▶ _Excerpted passage_
*** Begin section ***
The executor is the legal representative for all purposes of a deceased person and all the property of the testator vests
in him until the property is distributed as per the provisions of the Will. The executor is entitled to represent the testator
in any legal action (not including criminal or defamatory proceedings). For example, an executor can sue for recovery
of the testator’s debts. It is only the legal estate of the deceased that vests in the executor and the vesting is not of
beneficial interest. The property vests in the executor only for the purpose of representation and administration. While
appointing an executor to one’s Will, one should consider appointing a person who will be impartial and fair at the time
of distributing the concerned property. The testator can appoint one or more executors. In the event that the estate of
the testator is substantially large, it is preferable appoint an institution such as a bank, as the executor.
Process of making a will
• Make a detailed list, along with the description of all personal assets, including both moveable and immoveable
properties.
• Then make a list of heirs or persons whom to bequeath the estate or assets to, and the manner of distribution of
these assets.
• Decide on a person to be appointed as the executor of the Will, who will be responsible to administer the assets in
accordance with the conditions mentioned therein.
• After signing and executing the will, the testator should deposit the Will with either the executor or with the testator’s
advocates or solicitors.
• One should provide for the eventuality that a legatee could pre-decease the testator. e.g. I hereby give and bequeath
my house at Bombay to my wife, M absolutely. In the event that my wife predeceases me, I give and bequeath
this property to my sons, A and S in equal shares.
What are the standard clauses that one should put in a Will?
• A Will should state the date and the place where it has been made and executed.
*** End section ***
▶ _Things to do_
#1 According to the passage on wills and executors, what kind of institution is preferable as executor when the testator's estate is substantially large?
#2 Resume the passage on wills and executors from the point where it stops.

(Items listed in a dataset)
*** Begin section ***
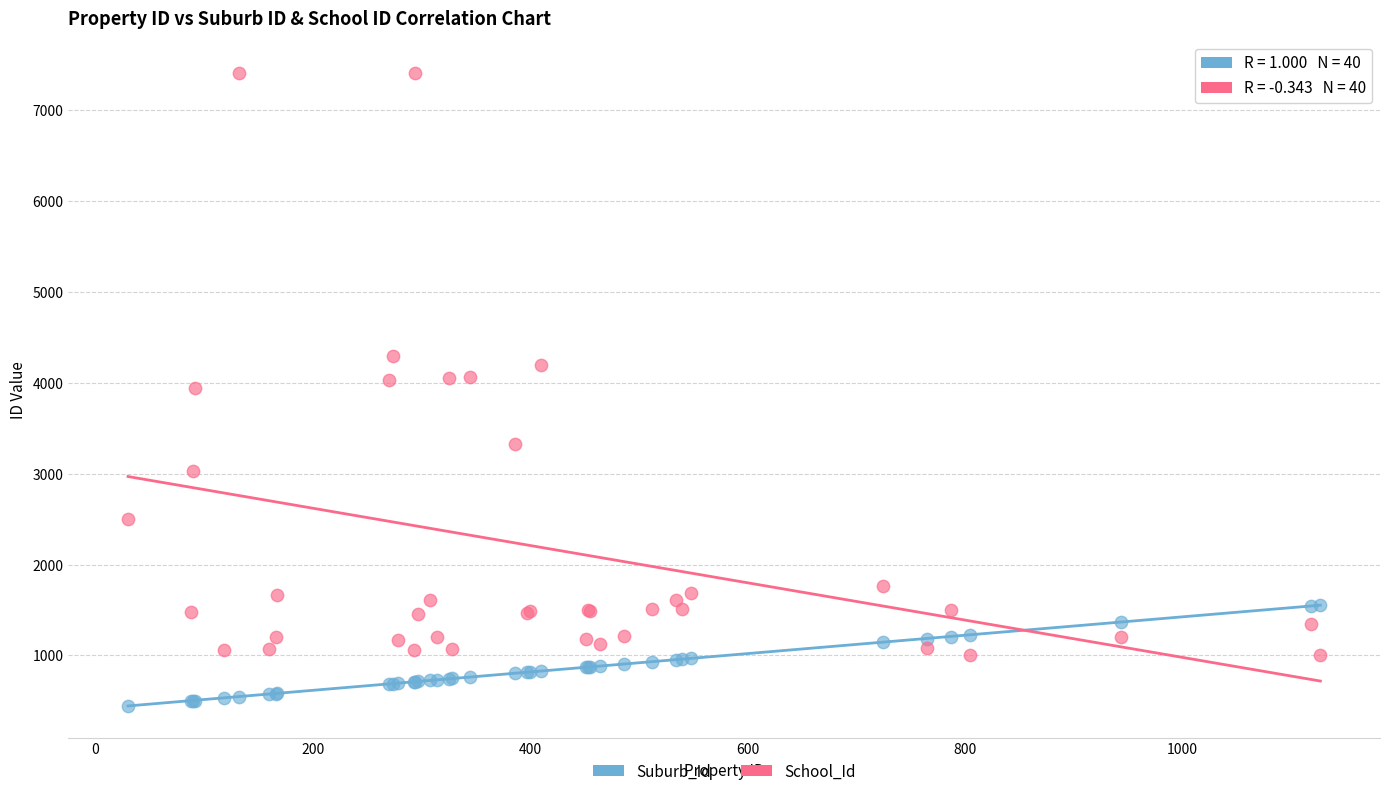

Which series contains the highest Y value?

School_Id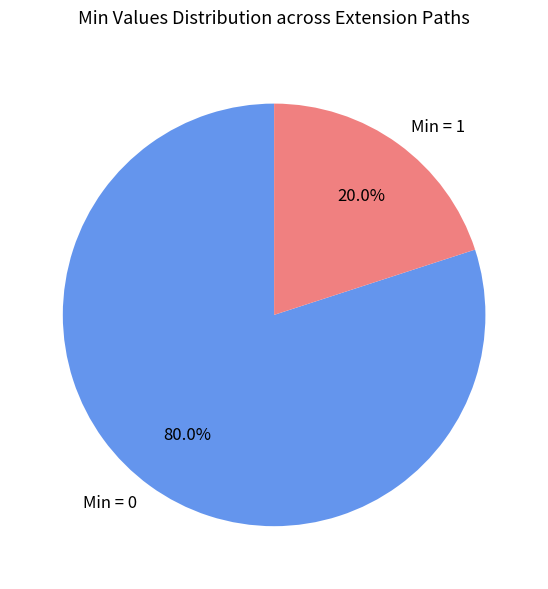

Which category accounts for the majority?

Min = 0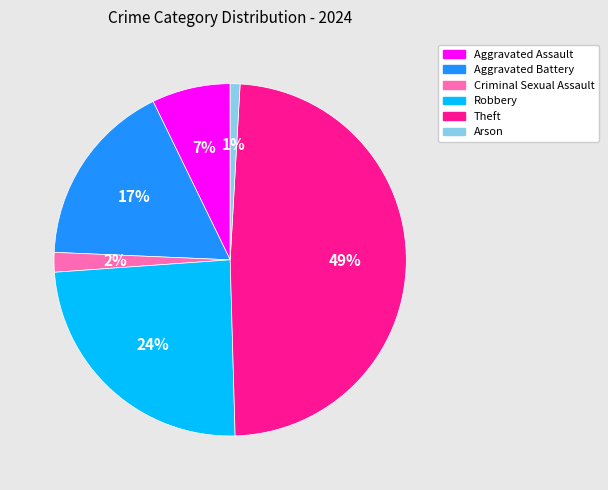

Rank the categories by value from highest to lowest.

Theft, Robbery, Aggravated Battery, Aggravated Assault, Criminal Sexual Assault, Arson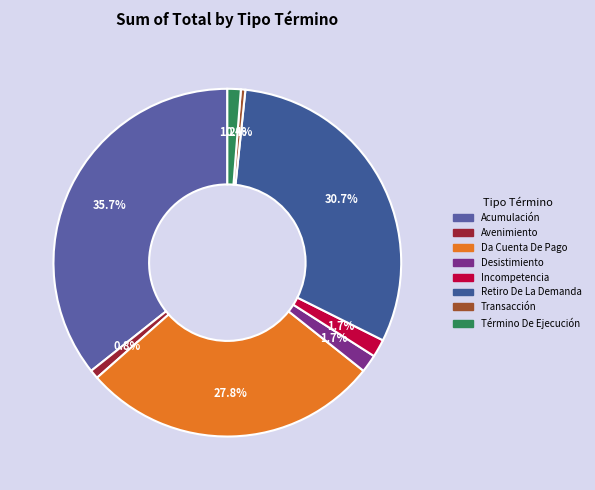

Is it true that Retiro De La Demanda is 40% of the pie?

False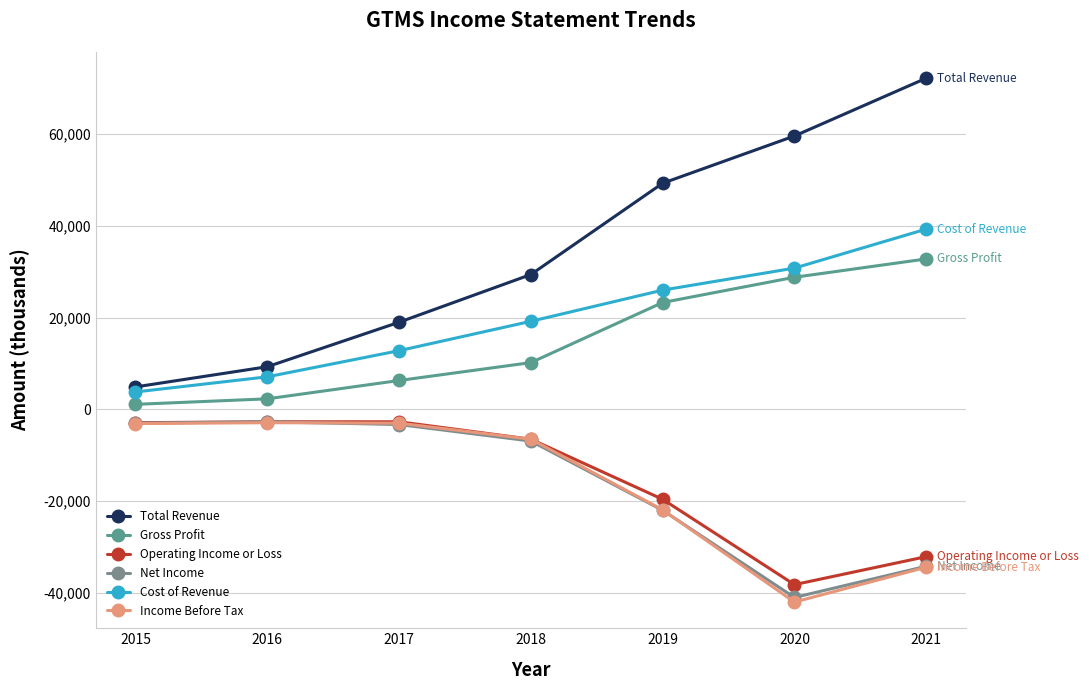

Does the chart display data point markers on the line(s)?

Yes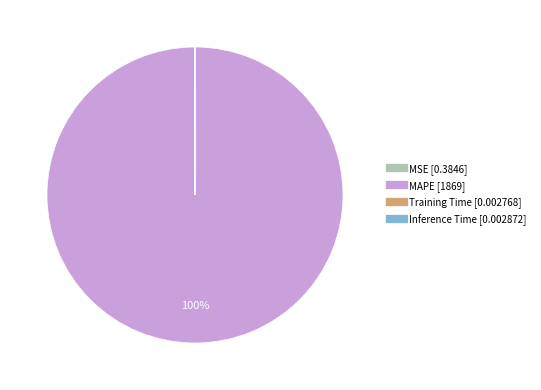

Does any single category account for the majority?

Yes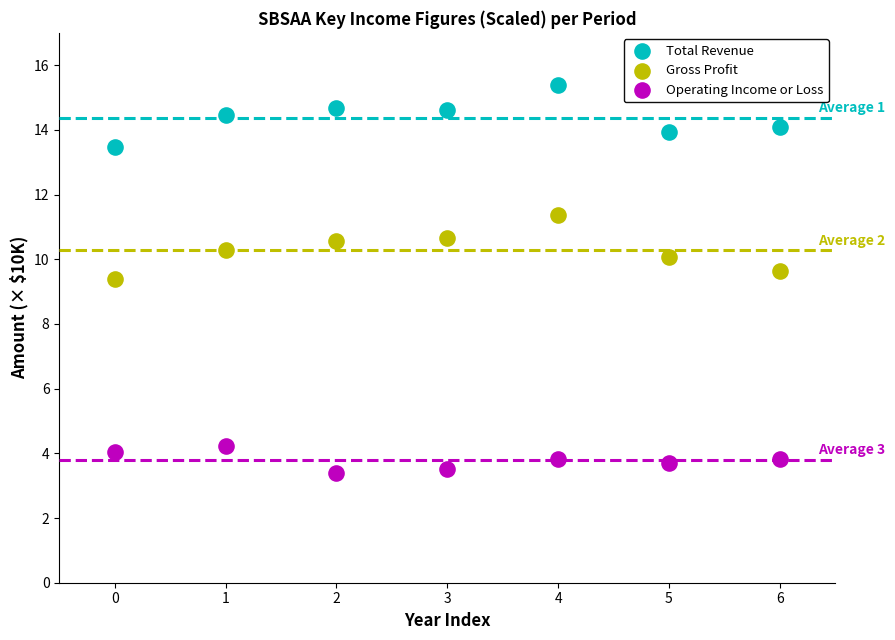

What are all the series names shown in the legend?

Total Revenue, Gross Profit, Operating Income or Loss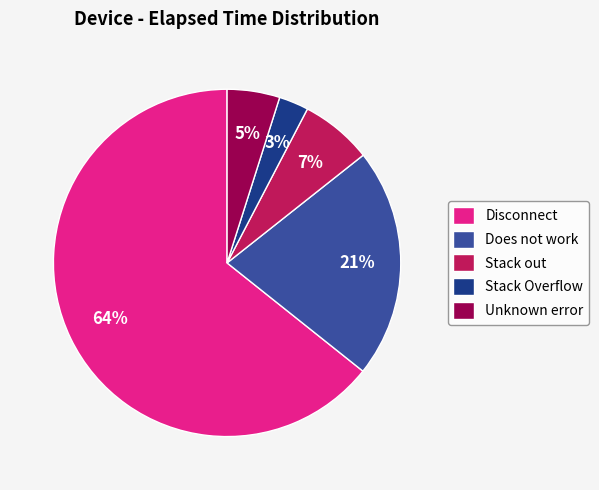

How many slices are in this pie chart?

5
*** End section ***
▶ _Answers for this exercise_
#1 A bank.

#2
• If the testator has prepared a will already, it is advisable to revoke all such will or codicils, if any. e.g. "I, Ms. K, do
hereby declare this to be my last Will and Testament and I do hereby revoke all earlier Wills, testamentary documents,
codicils made me, particularly my Will dated 1st July 1995 and my codicil dated 19th December 2000
thereto.”
• It should be stated that the Will has been made and executed when the testator is in sound mental health and is not
made under any influence, coercion or fraud. e.g. "I, Mr. S, have made this Will in sound mind, memory and understanding
and without undue influence, coercion or fraud and in witness thereof I have put my signature hereunder in
the presence of witnesses on this ... day of .……".
• In the event that the testator decides to dis-inherit a close relative, it is preferable that the reason for dis-inheriting
is mentioned clearly.
• It is always better to include a residuary clause in the will to ensure that the laws of interstate succession do not interfere
with the assets not specifically mentioned in the will. Therefore a statement to the effect that ‘I, Mrs. Z,
hereby give and bequeath all the rest and residue of my estate which I may die possessed of and entitled to, to my
children B and T absolutely and in equal shares.”